Not true, a few years ago I knew of a family with three young children who live/lived in Spring Lake whose parents didn’t work in Davis but their kids attended DJUSD.
“District residency status may be granted to a student if at least one Parent/Guardian is physically employed within district boundaries for a minimum of 10 hours during the school week. The interdistrict transfer may be approved if there is space available in the requested grade level and/or choice program. Once a student establishes residency on this basis, he/she shall not be required to reapply for enrollment in subsequent years.”
And yet, you just pointed out that there is a direct connection between housing in Woodland and enrollment at DJUSD – in regard to both UCD and the school district itself.
And as far as those working at the school district, you (somehow) see no irony in parents being employed in an oversized district (which needs “fewer” employees in the first place), and bringing their own kids with them (rather than both staying in their OWN district).
“And yet, you just pointed out that there is a direct connection between housing in Woodland and enrollment at DJUSD – in regard to both UCD and the school district itself.”
I would need a more specific reference (i.e. a quote) in order to respond.
Not totally correct. I have a friend who bought a home in Spring Lake AKA North North Davis. She had kids in DJUSD before she moved and is allowed to keep them in DJUSD.
That is accurate. As I posted above, the rule allows that once you are enrolled in a district to stay in a district.
Ummm, not just the LA Times and the SF Chronicle if you get my drift.
Naw, David still supports Measure J.
Probably more accurate to say I support a modified Measure J at this point.
I don’t think David supports Measure J, the feeling l get is David has backed himself into a corner and doesn’t know how to exit gracefully. So now David has both feet straddling a 2×4 on the fence top playing it both ways.
“Probably more accurate to say I support a modified Measure J at this point.”
Better late than never but its a pity you weren’t there when it might have mattered.
You attack and denigrate anyone that disagrees with you. That’s a sure sign of tunnel vision and narrow mindedness. You would rather they be run by NIMBYs like yourself. Editorial boards by their very nature are opinionated. They are called opinion pieces.

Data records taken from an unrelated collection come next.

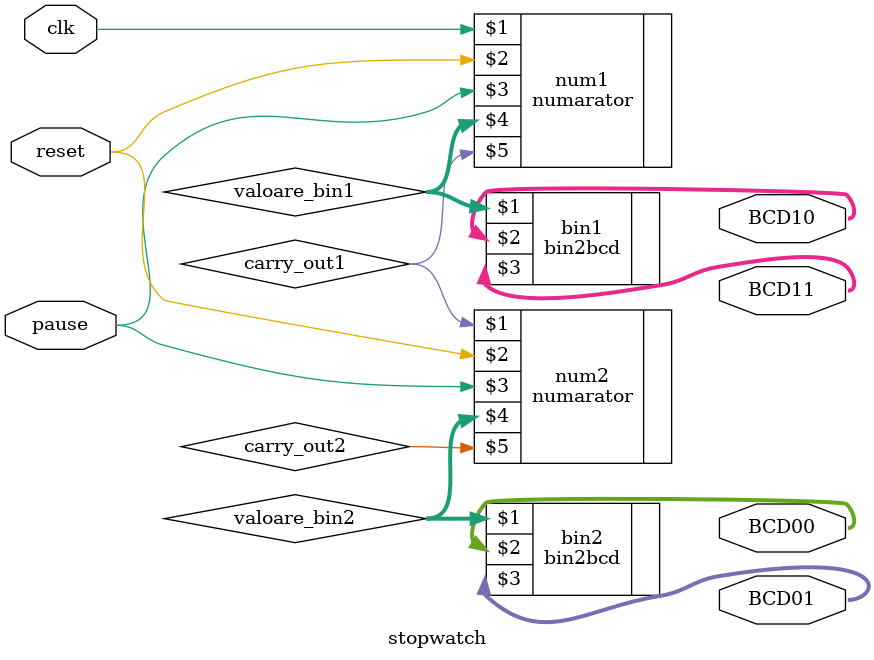
<source format=v>
`timescale 1ns / 1ps


module stopwatch(clk, reset, pause, BCD00, BCD01, BCD10, BCD11);
input clk, reset, pause;
wire carry_out1, carry_out2;
wire [5:0] valoare_bin1, valoare_bin2;
output [3:0] BCD00, BCD01, BCD10, BCD11;
numarator num1(clk, reset, pause, valoare_bin1, carry_out1);
numarator num2(carry_out1, reset, pause, valoare_bin2, carry_out2);

bin2bcd bin1(valoare_bin1, BCD10, BCD11);
bin2bcd bin2(valoare_bin2, BCD00, BCD01);

endmodule

</source>
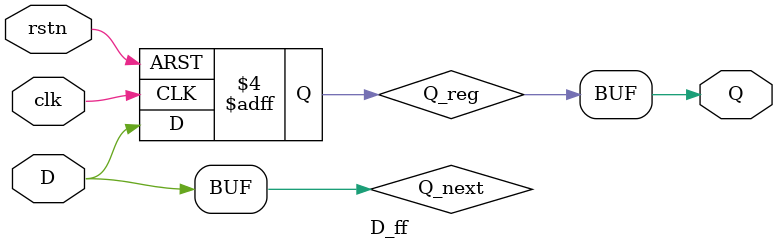
<source format=v>
module D_ff (
    input clk, rstn, D,
    output Q
);
    reg Q_next, Q_reg;

    always @(*) begin
        Q_next = D;
    end
 
    always @(posedge clk, negedge rstn) begin
        if (!rstn) 
            Q_reg <= 0;
        else
            Q_reg <= Q_next;
    end

    assign Q = Q_reg;
endmodule 
</source>
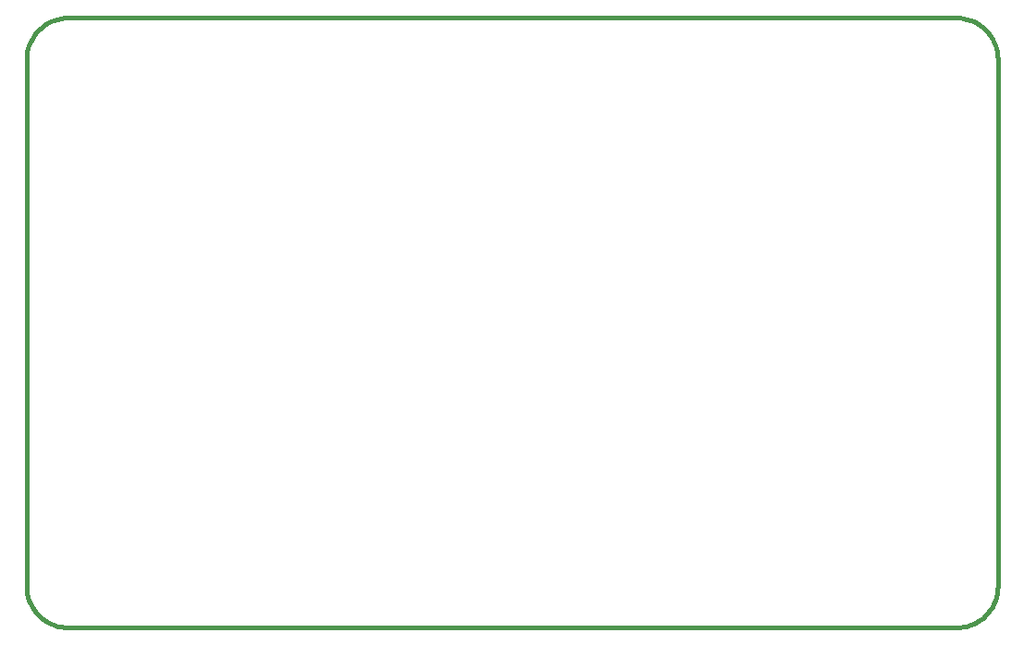
<source format=gbr>
G04 (created by PCBNEW-RS274X (2011-07-20 BZR 3052)-testing) date Wed 05 Oct 2011 06:02:34 PM COT*
G01*
G70*
G90*
%MOIN*%
G04 Gerber Fmt 3.4, Leading zero omitted, Abs format*
%FSLAX34Y34*%
G04 APERTURE LIST*
%ADD10C,0.006000*%
%ADD11C,0.015000*%
G04 APERTURE END LIST*
G54D10*
G54D11*
X67955Y-53463D02*
X67955Y-34463D01*
X34455Y-54963D02*
X66455Y-54963D01*
X32955Y-34463D02*
X32955Y-53463D01*
X66455Y-32963D02*
X34455Y-32963D01*
X67955Y-34463D02*
X67949Y-34333D01*
X67932Y-34203D01*
X67903Y-34075D01*
X67864Y-33950D01*
X67814Y-33830D01*
X67754Y-33714D01*
X67683Y-33603D01*
X67604Y-33499D01*
X67515Y-33403D01*
X67419Y-33314D01*
X67315Y-33235D01*
X67205Y-33164D01*
X67088Y-33104D01*
X66968Y-33054D01*
X66843Y-33015D01*
X66715Y-32986D01*
X66585Y-32969D01*
X66455Y-32963D01*
X66455Y-54963D02*
X66585Y-54957D01*
X66715Y-54940D01*
X66843Y-54911D01*
X66968Y-54872D01*
X67088Y-54822D01*
X67205Y-54762D01*
X67315Y-54691D01*
X67419Y-54612D01*
X67515Y-54523D01*
X67604Y-54427D01*
X67683Y-54323D01*
X67754Y-54212D01*
X67814Y-54096D01*
X67864Y-53976D01*
X67903Y-53851D01*
X67932Y-53723D01*
X67949Y-53593D01*
X67955Y-53463D01*
X32955Y-53463D02*
X32961Y-53593D01*
X32978Y-53723D01*
X33007Y-53851D01*
X33046Y-53976D01*
X33096Y-54096D01*
X33156Y-54212D01*
X33227Y-54323D01*
X33306Y-54427D01*
X33395Y-54523D01*
X33491Y-54612D01*
X33595Y-54691D01*
X33706Y-54762D01*
X33822Y-54822D01*
X33942Y-54872D01*
X34067Y-54911D01*
X34195Y-54940D01*
X34325Y-54957D01*
X34455Y-54963D01*
X34455Y-32963D02*
X34325Y-32969D01*
X34195Y-32986D01*
X34067Y-33015D01*
X33942Y-33054D01*
X33822Y-33104D01*
X33706Y-33164D01*
X33595Y-33235D01*
X33491Y-33314D01*
X33395Y-33403D01*
X33306Y-33499D01*
X33227Y-33603D01*
X33156Y-33714D01*
X33096Y-33830D01*
X33046Y-33950D01*
X33007Y-34075D01*
X32978Y-34203D01*
X32961Y-34333D01*
X32955Y-34463D01*
M02*

</source>
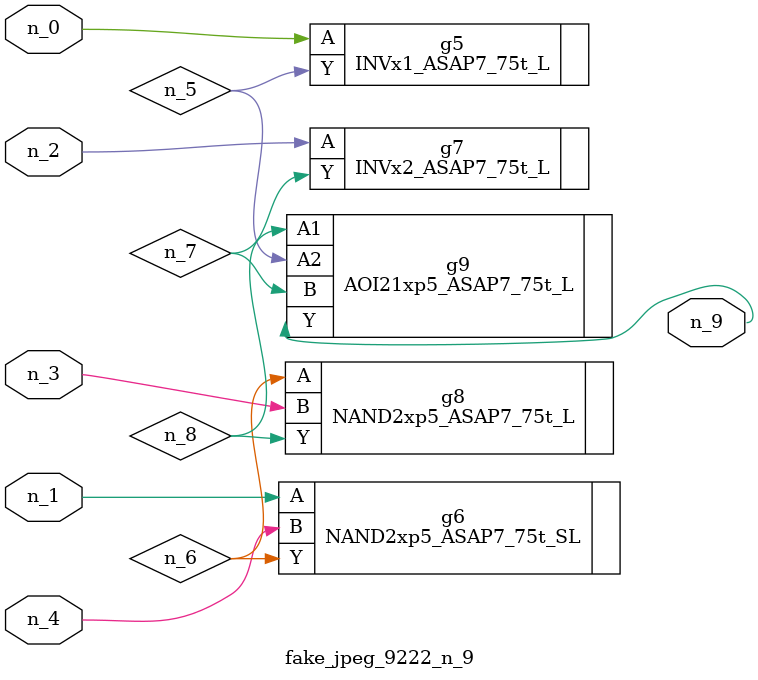
<source format=v>
module fake_jpeg_9222_n_9 (n_3, n_2, n_1, n_0, n_4, n_9);

input n_3;
input n_2;
input n_1;
input n_0;
input n_4;

output n_9;

wire n_8;
wire n_6;
wire n_5;
wire n_7;

INVx1_ASAP7_75t_L g5 ( 
.A(n_0),
.Y(n_5)
);

NAND2xp5_ASAP7_75t_SL g6 ( 
.A(n_1),
.B(n_4),
.Y(n_6)
);

INVx2_ASAP7_75t_L g7 ( 
.A(n_2),
.Y(n_7)
);

NAND2xp5_ASAP7_75t_L g8 ( 
.A(n_6),
.B(n_3),
.Y(n_8)
);

AOI21xp5_ASAP7_75t_L g9 ( 
.A1(n_8),
.A2(n_5),
.B(n_7),
.Y(n_9)
);


endmodule
</source>
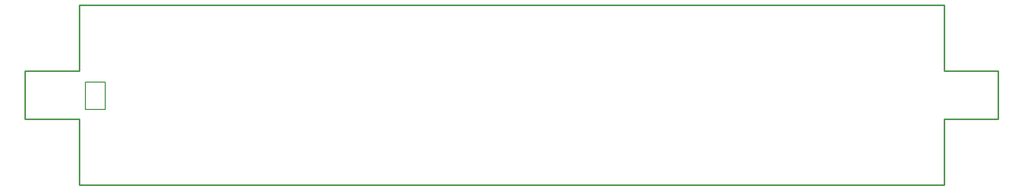
<source format=gm1>
G04 Layer_Color=16711935*
%FSLAX25Y25*%
%MOIN*%
G70*
G01*
G75*
%ADD29C,0.01000*%
%ADD53C,0.00500*%
D29*
X35433Y157480D02*
X602362D01*
X35433Y39370D02*
X602362D01*
X35433Y114173D02*
Y157480D01*
X0Y82677D02*
X35433D01*
Y39370D02*
Y82677D01*
X602362D02*
X637795D01*
X602362Y114173D02*
X637795D01*
X602362D02*
Y157480D01*
Y39370D02*
Y82677D01*
X637795D02*
Y114173D01*
X0Y82677D02*
Y114173D01*
X35433D01*
D53*
X39623Y106757D02*
X52378D01*
X39623Y88844D02*
Y106757D01*
Y88844D02*
X52378D01*
Y106757D01*
M02*

</source>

You are describing a born again Jerry Falwell. Allergic to any idea other than his own.
Seems like neither one of you have ever read an article from 48 Hills, despite posting links to that publication multiple times.
Now, that’s a true progressive publication, not a developer publication. And definitely not run by YIMBYs (or NIMBYs, for that matter).
Ron crossed the line when he made a lame attempt to dox me.
You’ve come a long way (downward), since the days that you presented yourself as a fiscal/economic expert.
Then again, there’s another commenter on here who presents himself the same way, and engages in this same type of name-calling. You must be taking lessons from him.
Actually, the three of you (Walter, Richard, and Matt) don’t seem to have anything of substance to say these days – just name calling and personal attacks.
I don’t think you’re serving your own supposed goals very well, at this point.
What are those supposed goals Ron?
You’re giving him too much credit.
He simply doesn’t want to be known as the blogger who supports the elimination of Measure J, as it would put him on the same side as the 17% of voters who want to disenfranchise “everyone else”.
As far as the school system is concerned, no one is suggesting that out-of-district attendees be disenrolled. It’s just worth noting that even with all of the growth and development in places like Spring Lake (and The Cannery, for that matter), it’s still apparently not enough for the school district to avoid right-sizing.
And for that matter, who is to say that “new” housing won’t suffer the same fate as “existing” housing (e.g., declining enrollment, over time)?
This has to stop, and I’d be glad to point this out to anyone associated with the school district.
Maybe you all could focus on the issues and avoid personal attacks?